Denying clubs the chance to play the rest of the season might be the only option but it has certainly ripped away that feeling of ‘clinching it’, having a moment to savour, and being able to say ‘I was there’.
At present, the last game that Leeds fans were able to see was that win over the Terriers, with Luke Ayling and Patrick Bamford’s contrasting strikes still sending the Whites faithful delirious regardless of the manner they went in, very well summed up by this fan:
While this game did spark an atmosphere amongst the fans that promotion was genuinely nearing, it would pale in comparison to actually getting there with a win against, say, Charlton Athletic tomorrow afternoon.
The country’s on lockdown and that should remain the case until this crisis has been almost completely averted. So, promotion might just have to be tweeted rather than seen, which seems a bit of an anticlimax for a 16-year story of sadness, dashed hope, and relentless optimism in the face of bleak times.
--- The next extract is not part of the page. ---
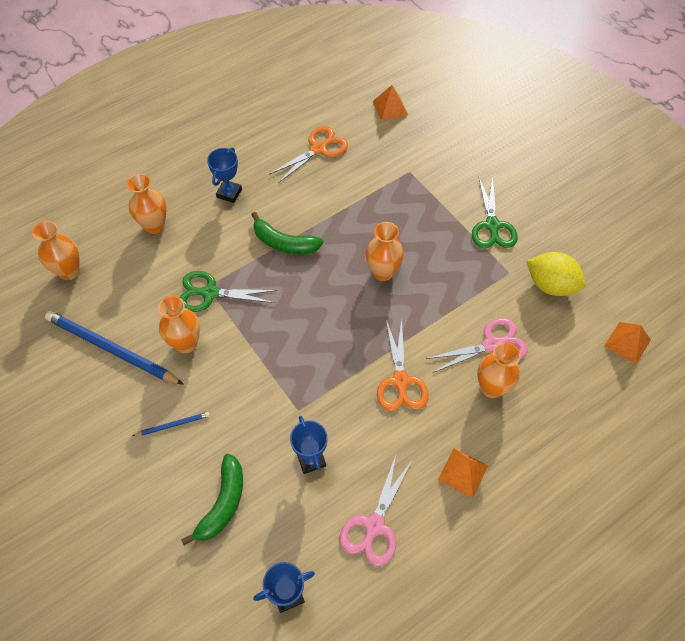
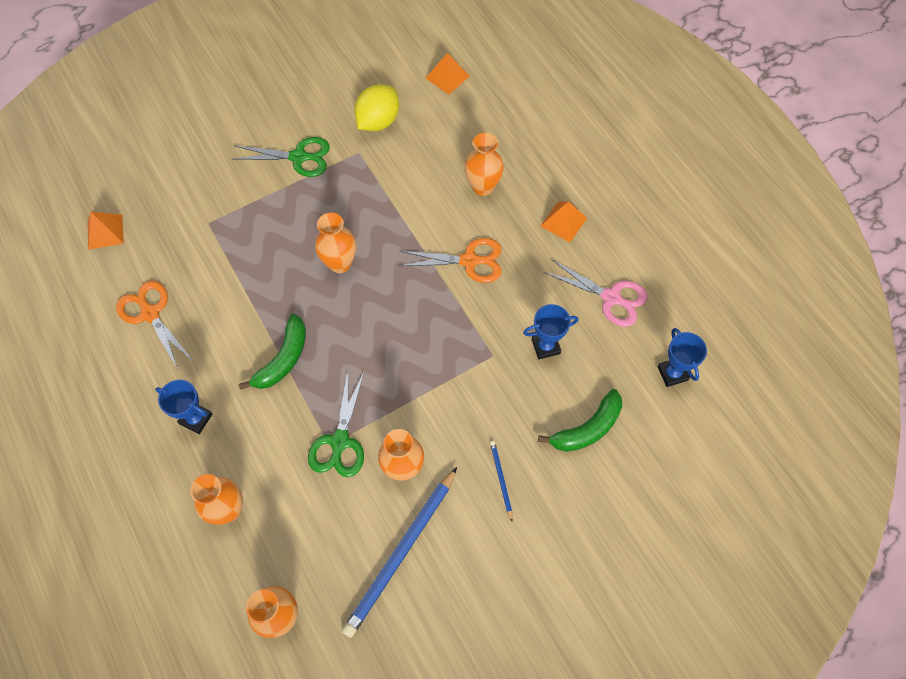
camera: 85 degrees left, 5 degrees up
green banana [181,453,243,545] -> green banana turned 120 degrees clockwise [538,389,622,452]
pink scissors [426,318,528,373] -> none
There’ll be no promotion party on Briggate or elsewhere and groups of fans might struggle to express their sheer delight over a Zoom call with friends but it’s better than it being voided with no promotion.
After all, going up is the main aim and being back in the big time is the priority over the celebrations that come with it, it’s just a shame that it has to come without its most natural follow-on.
The city of Leeds would have been in for a release of 16-years of built-up tension in one colossal act of catharsis and complete euphoria, which can still happen indoors and two meters away from the rest of the public, it just doesn’t have the same effect whatsoever.